_PROBLEM REQUIREMENTS_
Search the entries for the word "مکمل". Copy every line that holds it.

_MATERIAL FOR THE TASK_
━━━━

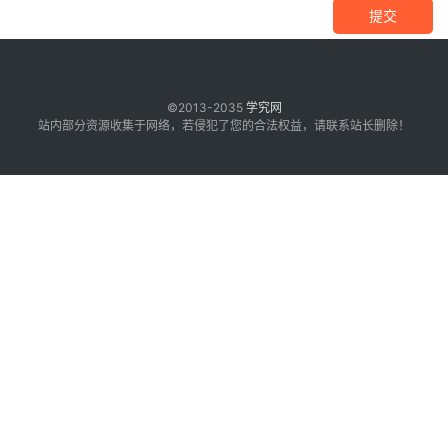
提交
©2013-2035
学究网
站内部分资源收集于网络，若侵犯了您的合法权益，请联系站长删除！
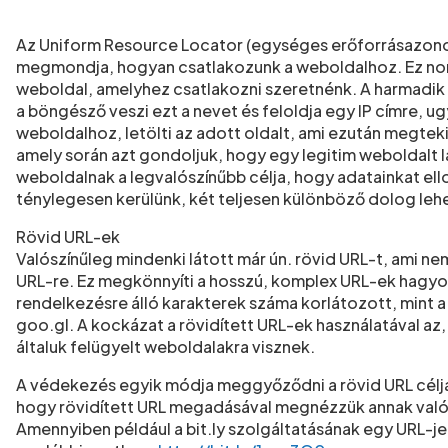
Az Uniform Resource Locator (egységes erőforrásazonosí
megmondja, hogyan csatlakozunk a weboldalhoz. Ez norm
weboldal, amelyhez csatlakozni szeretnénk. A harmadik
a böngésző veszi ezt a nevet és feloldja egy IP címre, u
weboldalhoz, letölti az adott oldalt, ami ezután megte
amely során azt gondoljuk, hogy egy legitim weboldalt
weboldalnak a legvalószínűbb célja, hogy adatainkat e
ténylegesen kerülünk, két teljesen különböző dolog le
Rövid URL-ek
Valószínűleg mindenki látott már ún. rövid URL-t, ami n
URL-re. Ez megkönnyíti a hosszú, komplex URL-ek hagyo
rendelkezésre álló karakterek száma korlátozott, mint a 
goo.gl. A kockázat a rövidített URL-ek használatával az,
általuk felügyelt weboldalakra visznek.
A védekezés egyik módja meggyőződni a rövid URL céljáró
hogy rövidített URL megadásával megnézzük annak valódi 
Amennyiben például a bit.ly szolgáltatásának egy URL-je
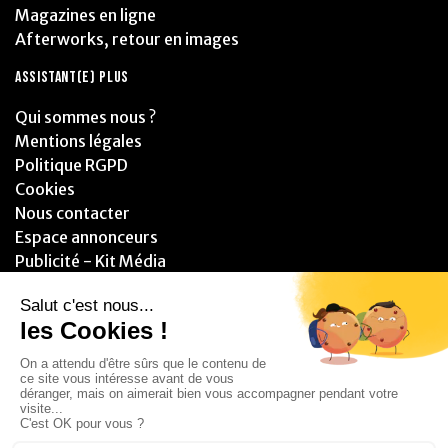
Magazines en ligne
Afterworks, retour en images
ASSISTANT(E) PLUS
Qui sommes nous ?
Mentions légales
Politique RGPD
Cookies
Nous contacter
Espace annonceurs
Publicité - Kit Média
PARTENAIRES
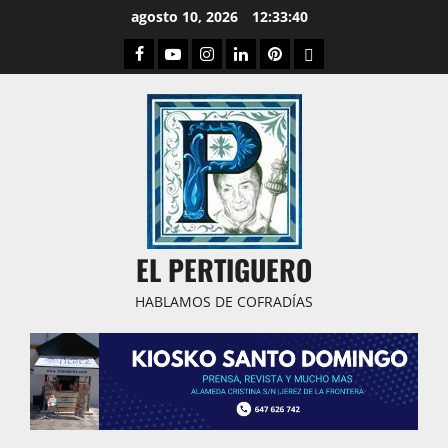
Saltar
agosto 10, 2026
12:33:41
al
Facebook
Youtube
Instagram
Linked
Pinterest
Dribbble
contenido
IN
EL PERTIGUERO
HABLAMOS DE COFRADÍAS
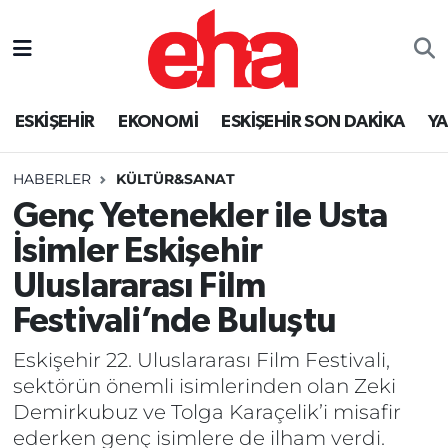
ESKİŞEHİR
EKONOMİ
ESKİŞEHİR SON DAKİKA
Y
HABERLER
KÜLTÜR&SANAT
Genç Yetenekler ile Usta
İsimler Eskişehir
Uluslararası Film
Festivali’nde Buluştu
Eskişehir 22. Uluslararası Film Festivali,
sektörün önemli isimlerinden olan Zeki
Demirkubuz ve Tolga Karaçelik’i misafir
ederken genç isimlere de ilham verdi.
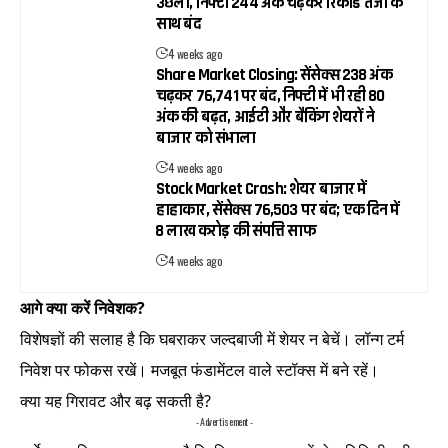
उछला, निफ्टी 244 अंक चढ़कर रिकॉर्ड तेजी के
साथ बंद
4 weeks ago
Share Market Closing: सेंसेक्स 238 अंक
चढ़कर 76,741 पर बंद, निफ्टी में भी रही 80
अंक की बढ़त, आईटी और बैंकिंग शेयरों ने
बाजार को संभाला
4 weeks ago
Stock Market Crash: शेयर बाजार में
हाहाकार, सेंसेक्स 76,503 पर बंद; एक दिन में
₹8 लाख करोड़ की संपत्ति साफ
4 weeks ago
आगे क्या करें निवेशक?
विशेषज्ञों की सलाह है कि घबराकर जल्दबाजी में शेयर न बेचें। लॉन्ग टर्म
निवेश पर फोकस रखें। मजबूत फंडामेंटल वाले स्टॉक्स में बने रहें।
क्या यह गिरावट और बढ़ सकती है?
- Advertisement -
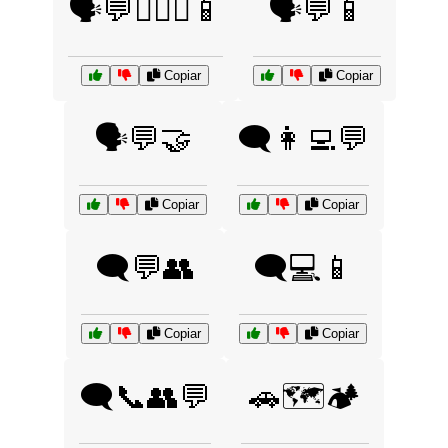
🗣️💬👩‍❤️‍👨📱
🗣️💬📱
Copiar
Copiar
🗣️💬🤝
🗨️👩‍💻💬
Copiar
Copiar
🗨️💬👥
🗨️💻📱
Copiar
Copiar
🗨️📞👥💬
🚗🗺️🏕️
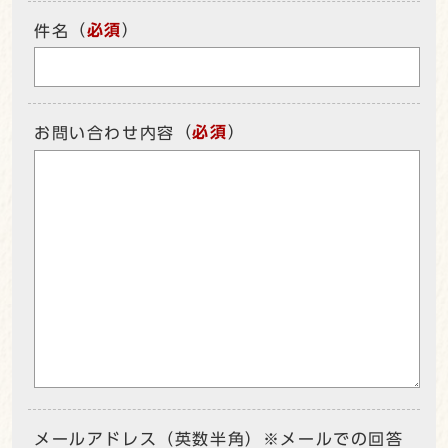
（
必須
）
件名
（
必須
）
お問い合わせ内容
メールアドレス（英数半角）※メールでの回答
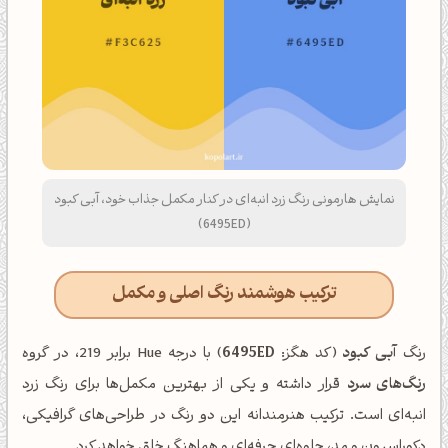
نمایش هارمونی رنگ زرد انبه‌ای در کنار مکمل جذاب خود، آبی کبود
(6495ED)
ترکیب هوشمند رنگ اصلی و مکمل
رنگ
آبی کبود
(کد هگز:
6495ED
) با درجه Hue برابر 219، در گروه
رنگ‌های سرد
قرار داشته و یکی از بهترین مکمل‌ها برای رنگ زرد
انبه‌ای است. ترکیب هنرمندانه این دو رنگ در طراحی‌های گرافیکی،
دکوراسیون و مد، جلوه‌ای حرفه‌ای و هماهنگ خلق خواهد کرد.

━━━━

_YOUR SOLUTION_
نمایش هارمونی رنگ زرد انبه‌ای در کنار مکمل جذاب خود، آبی کبود
ترکیب هوشمند رنگ اصلی و مکمل
قرار داشته و یکی از بهترین مکمل‌ها برای رنگ زرد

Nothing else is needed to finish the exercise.